## TASK DESCRIPTION
How does the excerpt on plpgsql_check performance warnings go on after its last line? Write the continuation.

## TEXT EXTRACT
We should to use a option performance_warnings
postgres=# SELECT * FROM plpgsql_check_function('example01', performance_warnings => true);
+-------------------------------------------------------------------------------------------------------------------------------+
|                                                    plpgsql_check_function                                                     |
+-------------------------------------------------------------------------------------------------------------------------------+
| performance:42804:5:statement block:target type is different type than source type                                            |
| Detail: cast "integer" value to "numeric" type                                                                                |
| Hint: Hidden casting can be a performance issue.                                                                              |
| Context: during statement block local variable "s" initialization on line 4                                                   |
| performance:42804:6:FOR over SELECT rows:implicit cast of attribute caused by different PLpgSQL variable type in WHERE clause |
| Query: SELECT * FROM bigtable WHERE id = _id                                                                                  |
| --                                       ^                                                                                    |
| Detail: An index of some attribute cannot be used, when variable, used in predicate, has not right type like a attribute      |
| Hint: Check a variable type - int versus numeric                                                                              |
| performance:00000:routine is marked as VOLATILE, should be STABLE                                                             |
| Hint: When you fix this issue, please, recheck other functions that uses this function.                                       |
+-------------------------------------------------------------------------------------------------------------------------------+
(11 rows)

## SUPPLIED MATERIAL
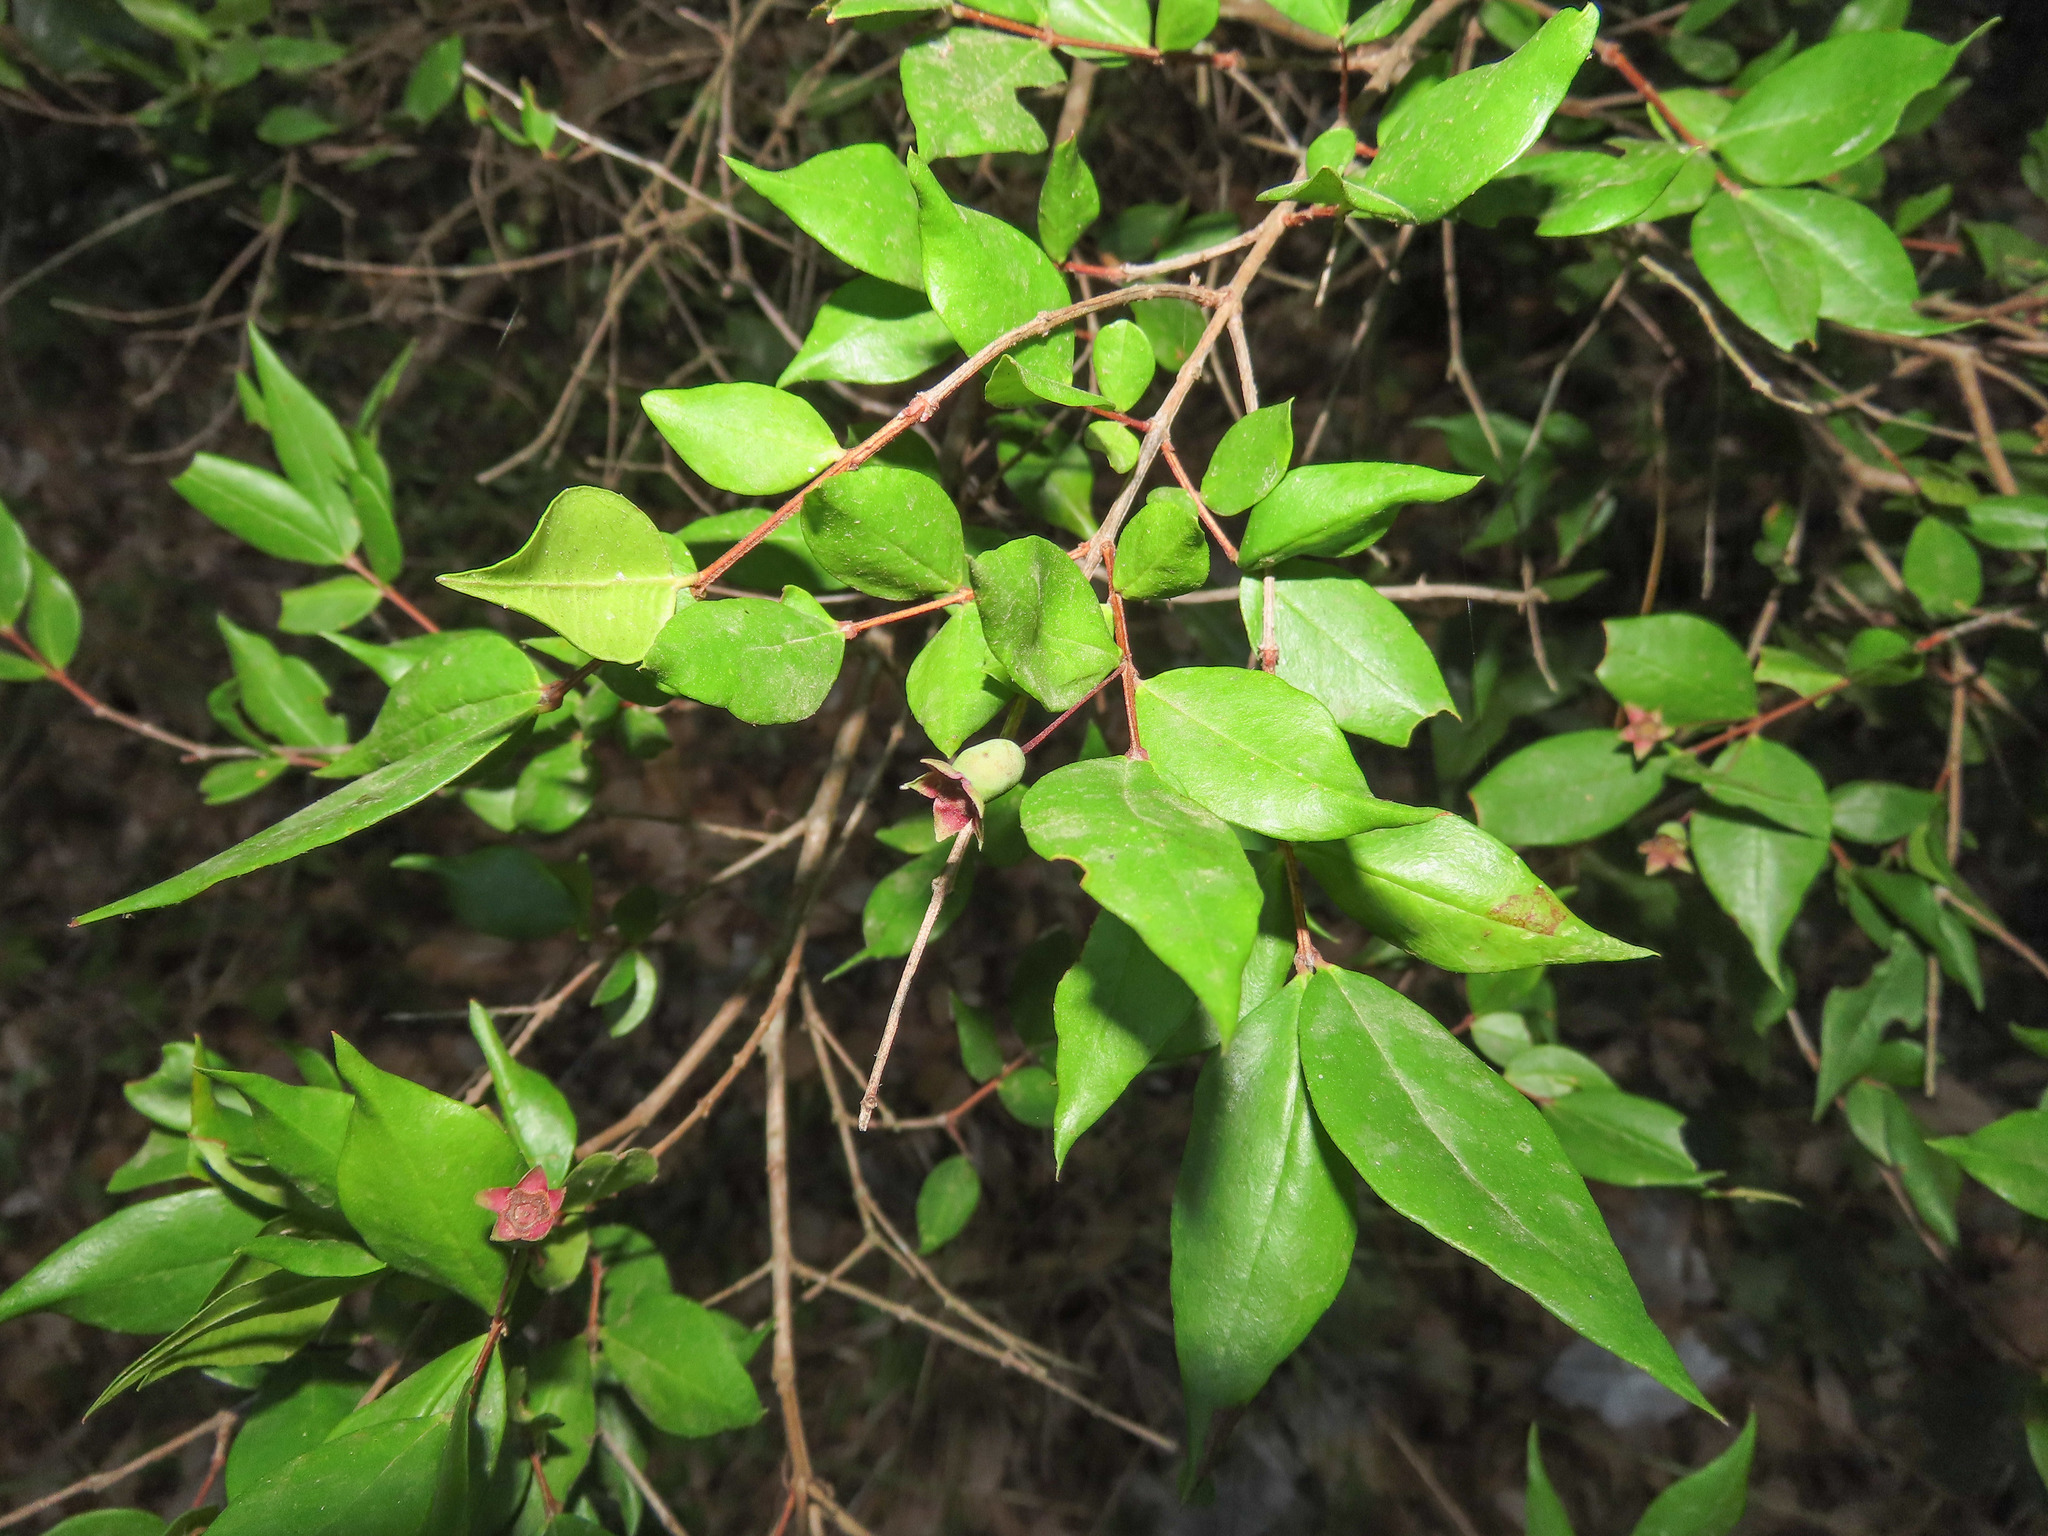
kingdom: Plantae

## EXERCISE ANSWER
There is a bad type of variable - numeric. Postgres cannot to use index when column is a integer, and searched value is a numeric:
postgres=# EXPLAIN ANALYZE SELECT * FROM bigtable WHERE id = 1001::numeric;
+---------------------------------------------------------------------------------------------------------------------------+
|                                                        QUERY PLAN                                                         |
+---------------------------------------------------------------------------------------------------------------------------+
| Gather  (cost=1000.00..12175.00 rows=5000 width=8) (actual time=21.000..115.142 rows=2 loops=1)                           |
|   Workers Planned: 2                                                                                                      |
|   Workers Launched: 2                                                                                                     |
|   ->  Parallel Seq Scan on bigtable  (cost=0.00..10675.00 rows=2083 width=8) (actual time=56.270..105.250 rows=1 loops=3) |
|         Filter: ((id)::numeric = '1001'::numeric)                                                                         |
|         Rows Removed by Filter: 333333                                                                                    |
| Planning Time: 0.180 ms                                                                                                   |
| Execution Time: 115.190 ms                                                                                                |
+---------------------------------------------------------------------------------------------------------------------------+
(8 rows)

From times you can see, so parallel execution is not available inside plpgsql too.

So after fix:
DROP FUNCTION example01 (numeric) ;
CREATE OR REPLACE FUNCTION public.example01(_id int)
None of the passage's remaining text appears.